- Exercise directions:
Reproduce every record exactly as given.

- Data entries:

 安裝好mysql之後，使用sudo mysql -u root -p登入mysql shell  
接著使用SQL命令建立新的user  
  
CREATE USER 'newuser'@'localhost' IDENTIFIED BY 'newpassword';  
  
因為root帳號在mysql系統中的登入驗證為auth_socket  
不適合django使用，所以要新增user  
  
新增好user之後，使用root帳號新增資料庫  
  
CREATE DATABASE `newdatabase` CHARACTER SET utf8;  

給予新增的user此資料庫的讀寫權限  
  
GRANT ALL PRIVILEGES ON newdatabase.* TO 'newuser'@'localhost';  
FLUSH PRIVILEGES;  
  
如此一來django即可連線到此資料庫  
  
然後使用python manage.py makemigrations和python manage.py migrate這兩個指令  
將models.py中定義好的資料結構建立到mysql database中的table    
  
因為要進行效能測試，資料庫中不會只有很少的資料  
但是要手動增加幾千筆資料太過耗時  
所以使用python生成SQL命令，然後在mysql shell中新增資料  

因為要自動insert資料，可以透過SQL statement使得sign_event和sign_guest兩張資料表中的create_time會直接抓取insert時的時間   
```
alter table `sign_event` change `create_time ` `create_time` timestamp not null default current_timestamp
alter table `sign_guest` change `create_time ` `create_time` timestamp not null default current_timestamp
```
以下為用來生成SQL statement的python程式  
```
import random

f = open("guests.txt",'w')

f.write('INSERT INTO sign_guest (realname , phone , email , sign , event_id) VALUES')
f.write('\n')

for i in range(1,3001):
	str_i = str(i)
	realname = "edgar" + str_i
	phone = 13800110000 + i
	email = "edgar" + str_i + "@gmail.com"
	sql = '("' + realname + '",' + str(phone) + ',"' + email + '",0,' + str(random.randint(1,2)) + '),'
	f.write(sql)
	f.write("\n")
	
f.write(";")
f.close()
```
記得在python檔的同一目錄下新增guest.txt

- Problem solution:
 安裝好mysql之後，使用sudo mysql -u root -p登入mysql shell  
接著使用SQL命令建立新的user  
  
CREATE USER 'newuser'@'localhost' IDENTIFIED BY 'newpassword';  
  
因為root帳號在mysql系統中的登入驗證為auth_socket  
不適合django使用，所以要新增user  
  
新增好user之後，使用root帳號新增資料庫  
  
CREATE DATABASE `newdatabase` CHARACTER SET utf8;  

給予新增的user此資料庫的讀寫權限  
  
GRANT ALL PRIVILEGES ON newdatabase.* TO 'newuser'@'localhost';  
FLUSH PRIVILEGES;  
  
如此一來django即可連線到此資料庫  
  
然後使用python manage.py makemigrations和python manage.py migrate這兩個指令  
將models.py中定義好的資料結構建立到mysql database中的table    
  
因為要進行效能測試，資料庫中不會只有很少的資料  
但是要手動增加幾千筆資料太過耗時  
所以使用python生成SQL命令，然後在mysql shell中新增資料  

因為要自動insert資料，可以透過SQL statement使得sign_event和sign_guest兩張資料表中的create_time會直接抓取insert時的時間   
```
alter table `sign_event` change `create_time ` `create_time` timestamp not null default current_timestamp
alter table `sign_guest` change `create_time ` `create_time` timestamp not null default current_timestamp
```
以下為用來生成SQL statement的python程式  
```
import random

f = open("guests.txt",'w')

f.write('INSERT INTO sign_guest (realname , phone , email , sign , event_id) VALUES')
f.write('\n')

for i in range(1,3001):
	str_i = str(i)
	realname = "edgar" + str_i
	phone = 13800110000 + i
	email = "edgar" + str_i + "@gmail.com"
	sql = '("' + realname + '",' + str(phone) + ',"' + email + '",0,' + str(random.randint(1,2)) + '),'
	f.write(sql)
	f.write("\n")
	
f.write(";")
f.close()
```
記得在python檔的同一目錄下新增guest.txt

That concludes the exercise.